The working class must oppose the war with the methods of the class struggle. Coordinated stoppages in the ports, shipping logistics, refineries, rail networks and military supply chains would directly disrupt the operations that sustain the war. The recent protests by Mediterranean dockworkers refusing to handle military cargo demonstrate the potential of such actions to impede the machinery of war.

The vast resources now being funneled into militarism must be redirected to meet urgent social needs. The proposed military budget of more than $1 trillion should be scrapped and the funds used instead to create jobs and finance housing, education and healthcare. ICE and other agencies involved in domestic repression must be dismantled.

The logic of such a movement points toward a general strike, that would draw behind it youth and progressive sections of the middle class.

Such a movement cannot be carried out through the existing union apparatus.
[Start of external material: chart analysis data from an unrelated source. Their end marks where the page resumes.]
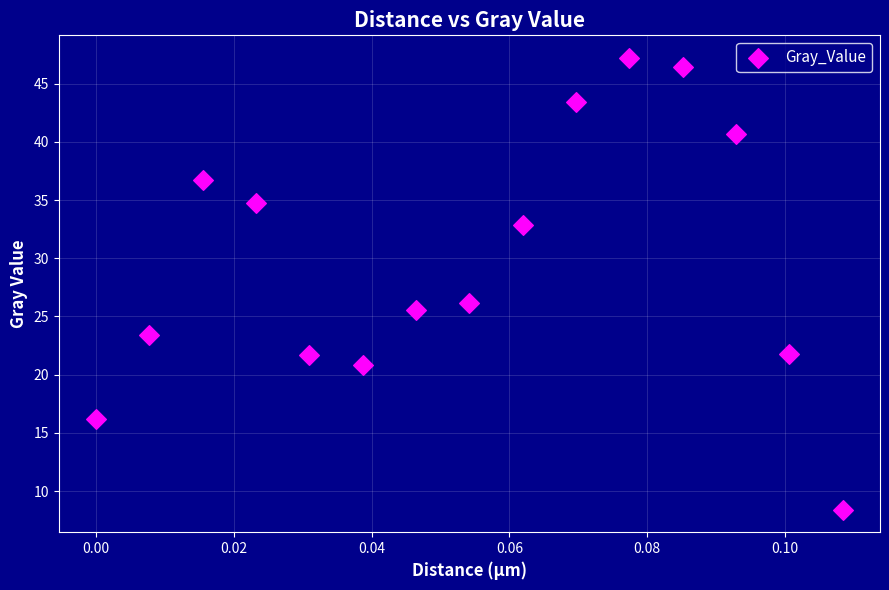

What Y value in the scatter plot is closest to 27?

26.2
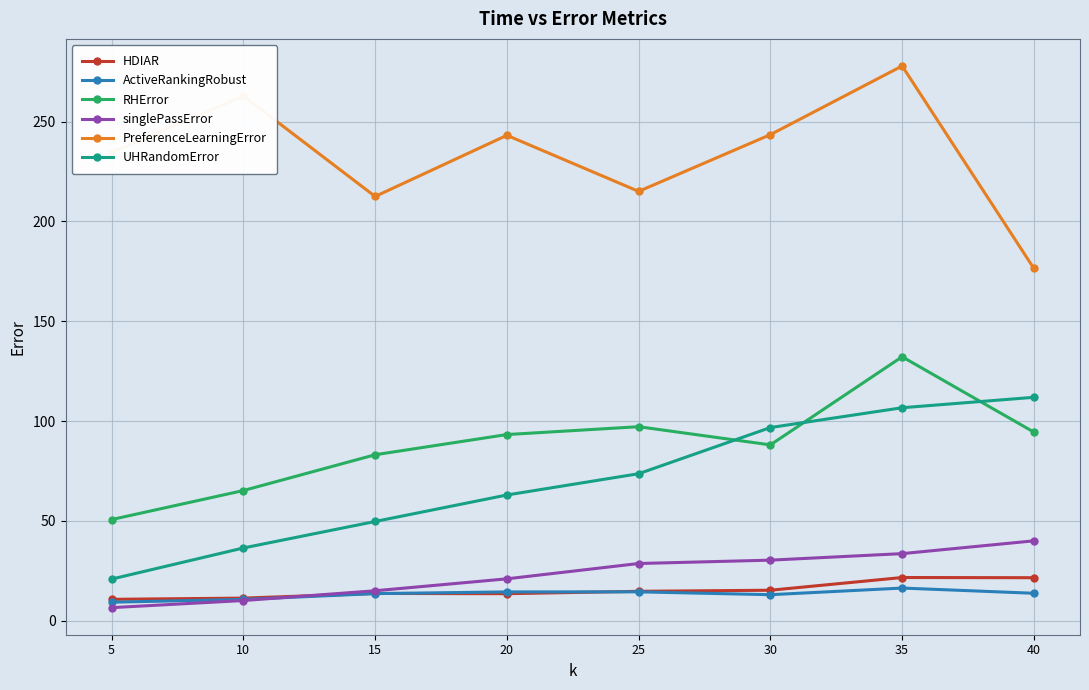

How many data points in PreferenceLearningError are above 243?

4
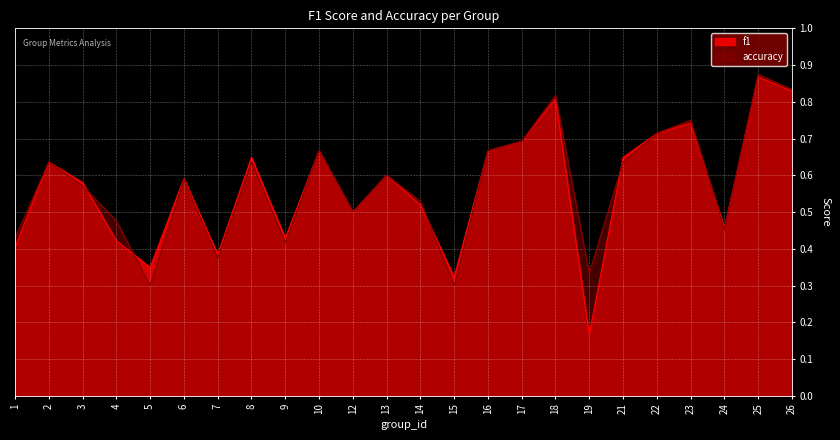

True or false: accuracy and f1 cross at least once.

True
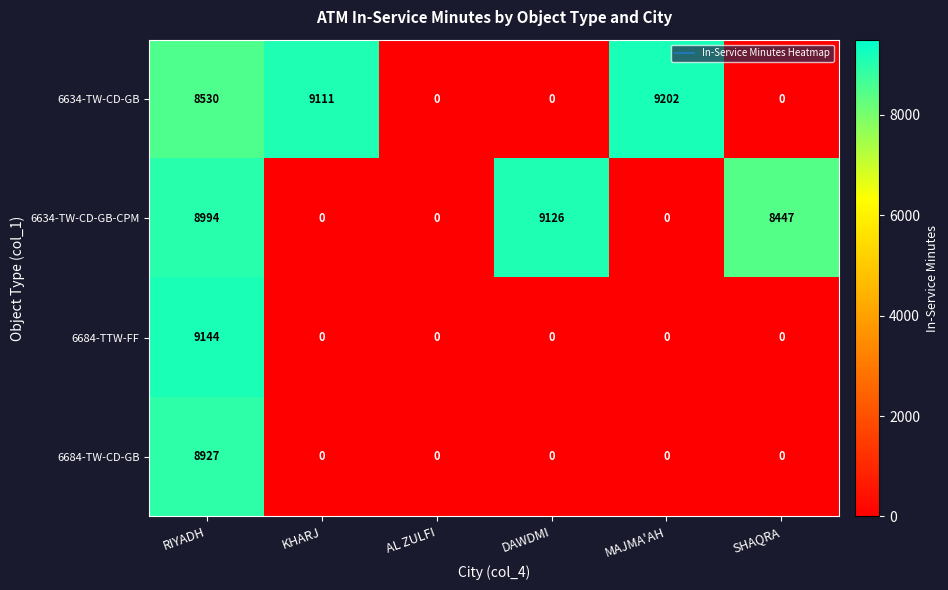

Is it true that 6684-TW-CD-GB equals 0 at SHAQRA?

True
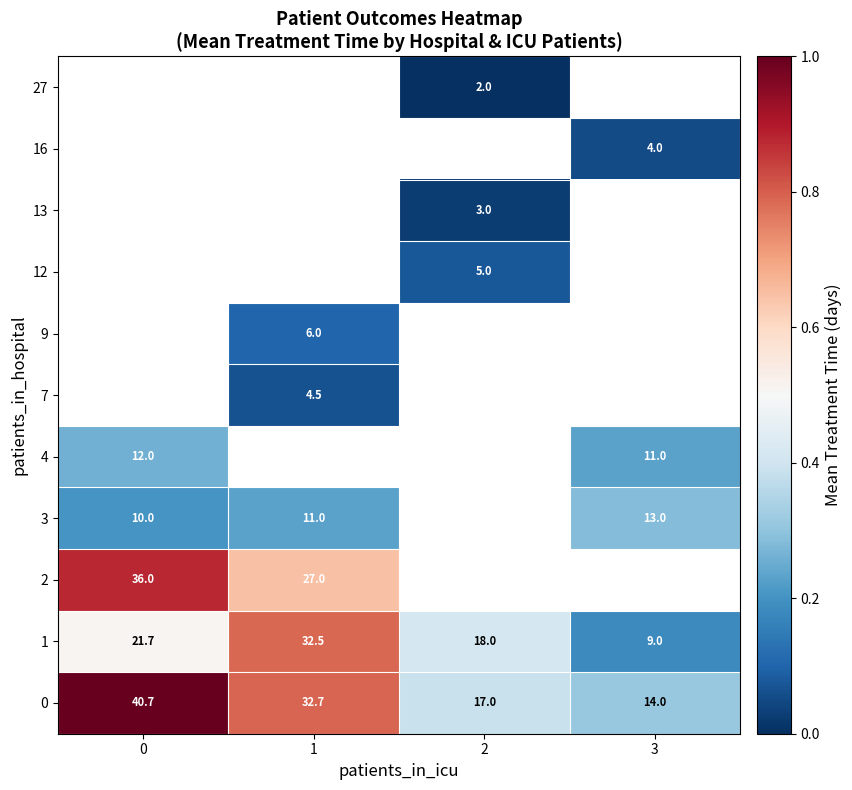

Is the value of 3 at 0 greater than the value of 1 at 2?

No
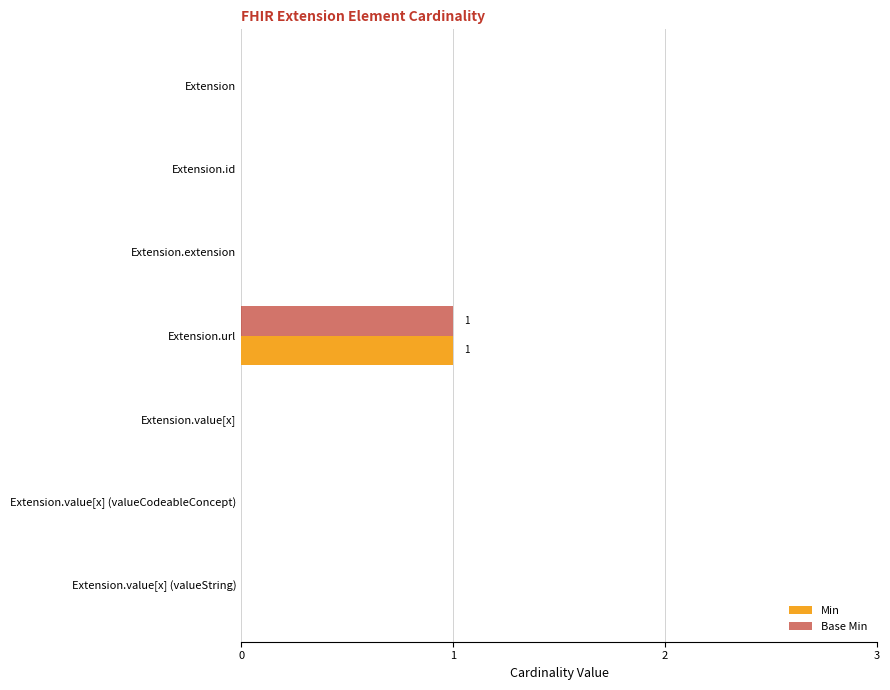

Which category has the highest value in the Base Min series?

Extension.url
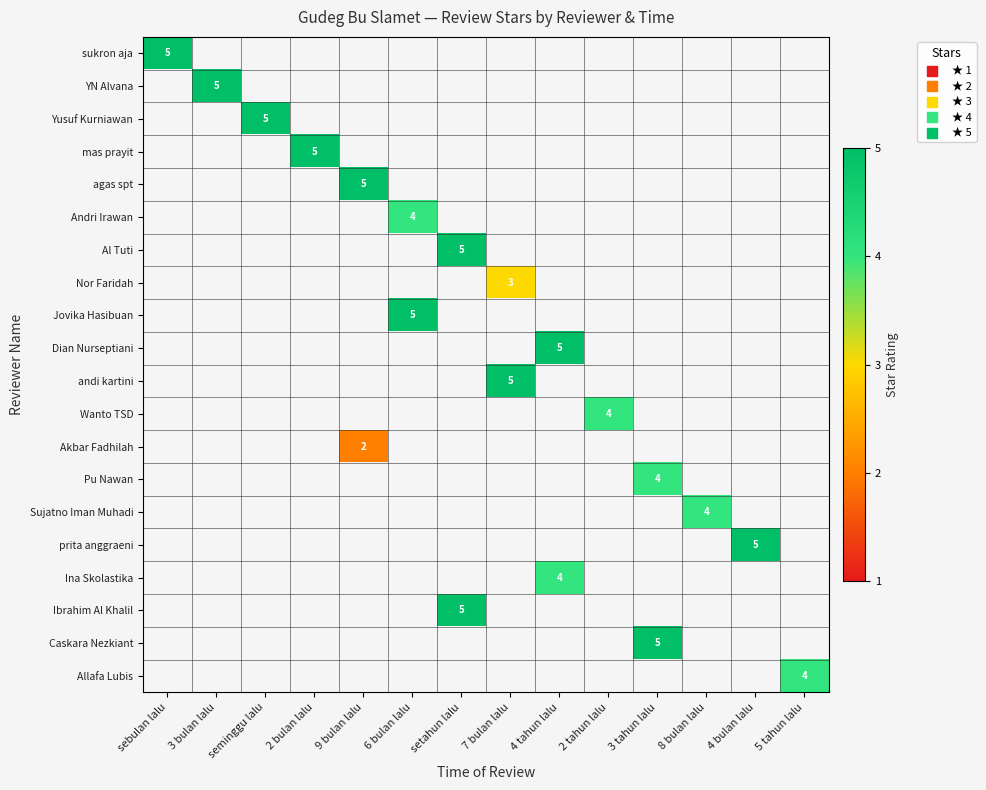

Which has a higher value, sebulan lalu or 4 tahun lalu?

4 tahun lalu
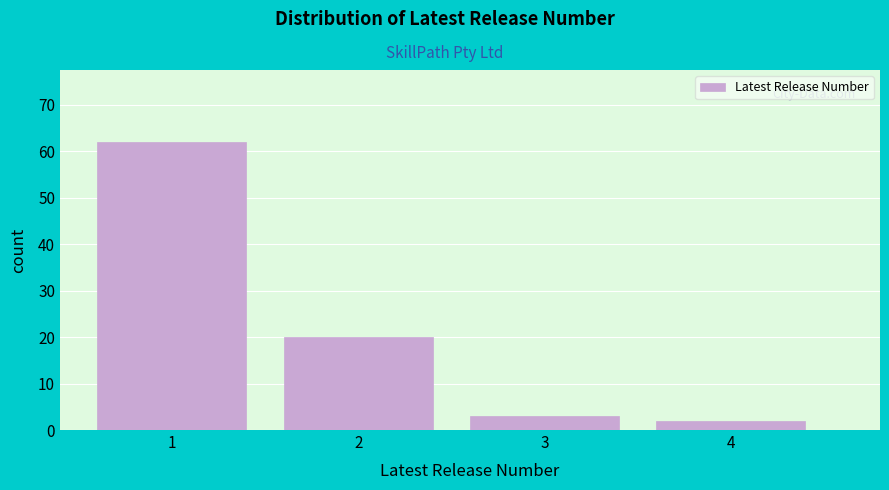

Reading left to right, list all the values displayed in this chart.

62	20	3	2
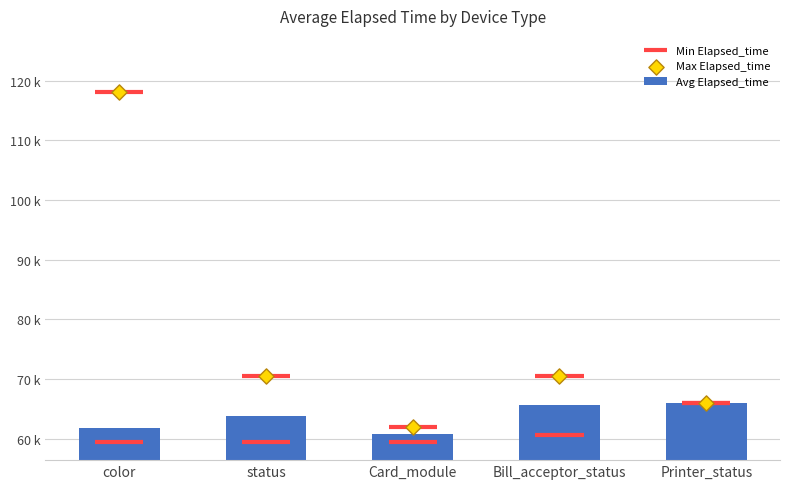

Between status and color, which is larger?

status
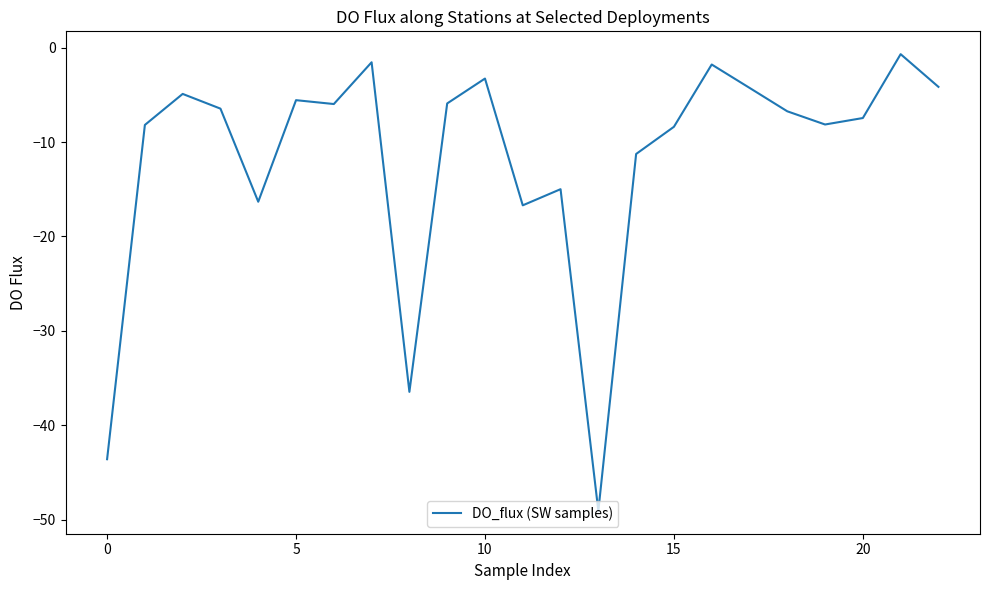

How many categories are shown in the chart?

23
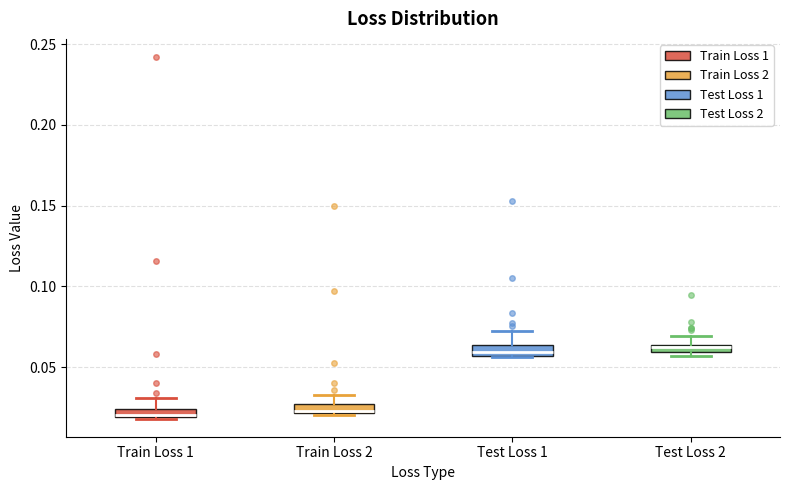

Where is the upper edge of the box for Test Loss 2 on the y-axis? The values are not printed on the chart, so give them approximately, as read against the axis.

0.065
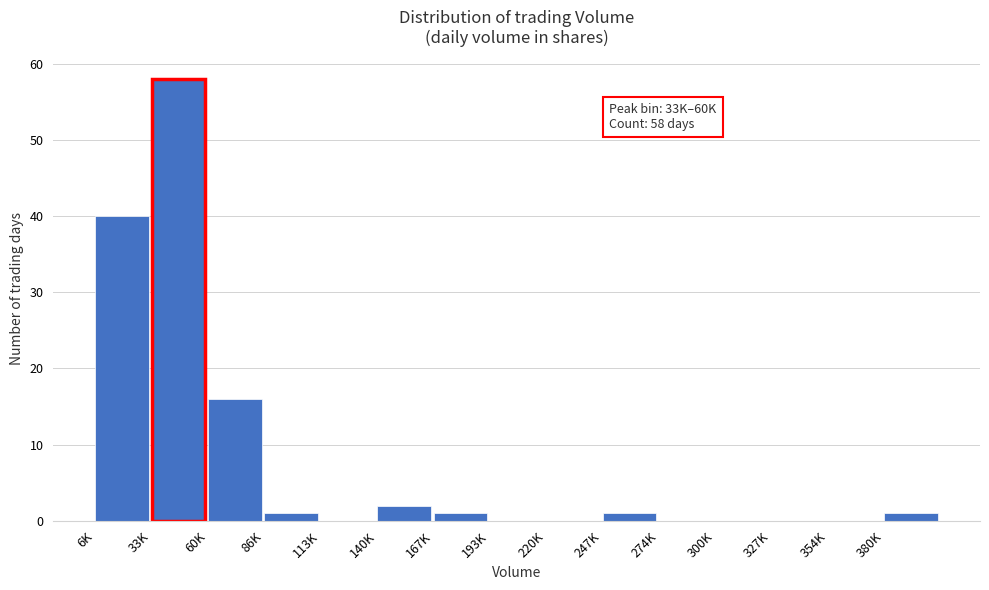

Reading left to right, what are all the values shown in this chart?

6K=40	33K=58	60K=16	86K=1	113K=0	140K=2	167K=1	193K=0	220K=0	247K=1	274K=0	300K=0	327K=0	354K=0	380K=1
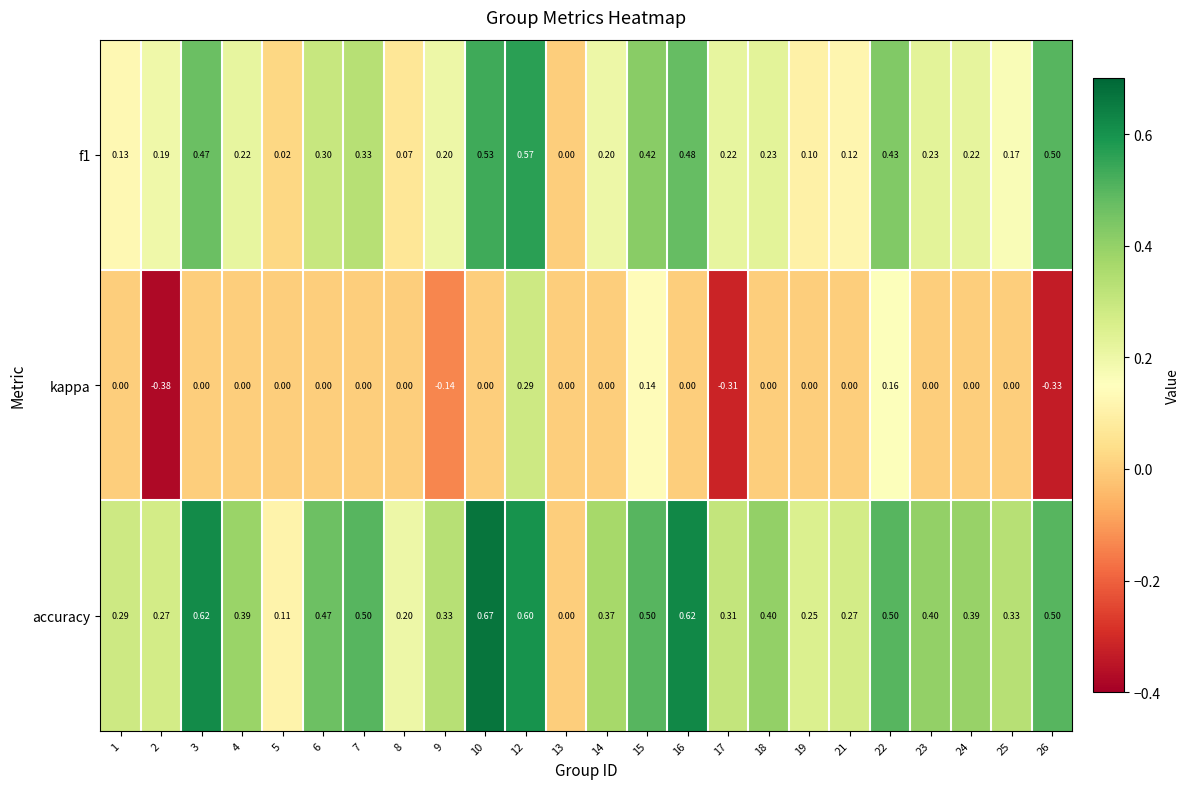

Rank the series at 19 from lowest to highest value.

kappa, f1, accuracy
The IWA-RFC encourages and supports the construction of rank-and-file committees in workplaces, schools and neighborhoods, democratically controlled by workers themselves. These organizations must take the initiative out of the hands of a union bureaucracy that for decades has supported US imperialism.

Above all, the fight against war must be conducted on an international basis. Workers in the United States have far more in common with workers in Iran and throughout the Middle East than with the billionaires and politicians who profit from war.

The growing opposition to the war must be transformed into a conscious political movement of the working class against the capitalist system that produces war, austerity and dictatorship. By mobilizing its immense social power, the working class can halt the war and open the road to a socialist reorganization of society on the basis of human need, not private profit.